Brands need to be careful not to over promise and under deliver when using influencers
So, what about when it all goes wrong?
We’ve all heard of the ill-fated Fyre Festival - the greatest party that didn’t happen! The Fyre Festival was destined to fail from the beginning, with a lack of infrastructure on the tiny island of Great Exuma, in the Bahamas, where it was due to take place.
A host of popular influencers, including Hailey Baldwin, Kendall Jenner and Bella Hadid, promoted it on social media.
One of the first mistakes was that many of these influencers did not disclose they had been paid to promote the event. When people turned up to the event, it was a disaster, with tents to sleep in rather than luxurious accommodation and cold cheese sandwiches instead of the five-star catering that was advertised.
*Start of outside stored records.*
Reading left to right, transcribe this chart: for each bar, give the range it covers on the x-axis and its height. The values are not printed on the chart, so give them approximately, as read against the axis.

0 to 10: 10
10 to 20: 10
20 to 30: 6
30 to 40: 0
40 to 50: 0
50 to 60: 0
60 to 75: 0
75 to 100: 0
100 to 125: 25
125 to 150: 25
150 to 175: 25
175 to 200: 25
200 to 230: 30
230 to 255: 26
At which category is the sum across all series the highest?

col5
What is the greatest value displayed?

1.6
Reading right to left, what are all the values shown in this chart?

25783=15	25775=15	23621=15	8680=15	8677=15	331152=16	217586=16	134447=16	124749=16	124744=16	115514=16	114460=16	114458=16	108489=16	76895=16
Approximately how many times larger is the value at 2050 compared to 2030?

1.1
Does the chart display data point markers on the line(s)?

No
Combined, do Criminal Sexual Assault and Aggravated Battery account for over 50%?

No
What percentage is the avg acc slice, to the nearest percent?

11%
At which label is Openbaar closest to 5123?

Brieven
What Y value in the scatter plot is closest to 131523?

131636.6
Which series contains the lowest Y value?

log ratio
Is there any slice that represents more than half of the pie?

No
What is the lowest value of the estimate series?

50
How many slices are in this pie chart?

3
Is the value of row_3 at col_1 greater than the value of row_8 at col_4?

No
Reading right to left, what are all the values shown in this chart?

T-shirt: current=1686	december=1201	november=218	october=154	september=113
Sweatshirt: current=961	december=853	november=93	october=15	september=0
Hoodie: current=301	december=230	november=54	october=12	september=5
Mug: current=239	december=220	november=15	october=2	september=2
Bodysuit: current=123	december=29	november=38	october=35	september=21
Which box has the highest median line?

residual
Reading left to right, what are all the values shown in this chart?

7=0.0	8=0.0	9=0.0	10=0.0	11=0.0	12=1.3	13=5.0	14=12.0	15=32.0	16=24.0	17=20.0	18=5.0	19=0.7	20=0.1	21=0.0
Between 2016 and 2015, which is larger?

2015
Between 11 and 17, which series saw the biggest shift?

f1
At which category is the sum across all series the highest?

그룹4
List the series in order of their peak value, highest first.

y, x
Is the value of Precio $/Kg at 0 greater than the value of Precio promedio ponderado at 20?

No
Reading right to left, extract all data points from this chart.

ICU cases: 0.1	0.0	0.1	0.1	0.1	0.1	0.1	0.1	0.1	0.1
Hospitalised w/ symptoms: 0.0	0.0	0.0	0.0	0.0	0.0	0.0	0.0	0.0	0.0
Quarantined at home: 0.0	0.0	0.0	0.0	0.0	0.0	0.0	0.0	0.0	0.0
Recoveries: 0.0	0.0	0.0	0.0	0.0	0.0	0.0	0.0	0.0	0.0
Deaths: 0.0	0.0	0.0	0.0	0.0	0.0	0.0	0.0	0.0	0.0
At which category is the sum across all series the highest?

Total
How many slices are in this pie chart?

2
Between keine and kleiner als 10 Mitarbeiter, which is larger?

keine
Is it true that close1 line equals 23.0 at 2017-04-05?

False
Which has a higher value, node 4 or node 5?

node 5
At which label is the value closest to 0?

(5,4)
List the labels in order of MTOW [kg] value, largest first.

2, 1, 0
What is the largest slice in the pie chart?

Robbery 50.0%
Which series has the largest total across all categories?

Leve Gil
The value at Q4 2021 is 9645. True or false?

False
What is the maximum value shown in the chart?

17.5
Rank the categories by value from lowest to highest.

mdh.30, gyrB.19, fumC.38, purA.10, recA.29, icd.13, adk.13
Because so many of the guests were influencers and bloggers, the hashtag #fyrefestival went viral for all the wrong reasons.
Brands should think about the impact of influencers they use... or don’t use
Rugby kit manufacturer brand, Canterbury, made national news for their influencer campaign – for all the wrong reasons.
The brand launched the new Irish kit in August this year and used three male players to model the new kit.
The women's kit was launched at the same time and rather than using members of the female team, the brand used models.
Canterbury came under intense fire online for missing the opportunity to raise the profile of the female players and had to publicly apologise for the mistake.
Influencer marketing can add value to a marketing strategy – with some careful thought
There is no doubt that engaging influencers can be an invaluable part of a marketing campaign, if done correctly.
Brands need to identify influencers that resonate with their brand values and those that have real influence with their target audience – not just based on the number of followers.
Brands should look at how they can utilise influencers to create authentic and credible content and build brand affinity through their followers, whether that be through micro-influencers or social media celebrities with millions of followers, and identify the right mix to suit their strategy.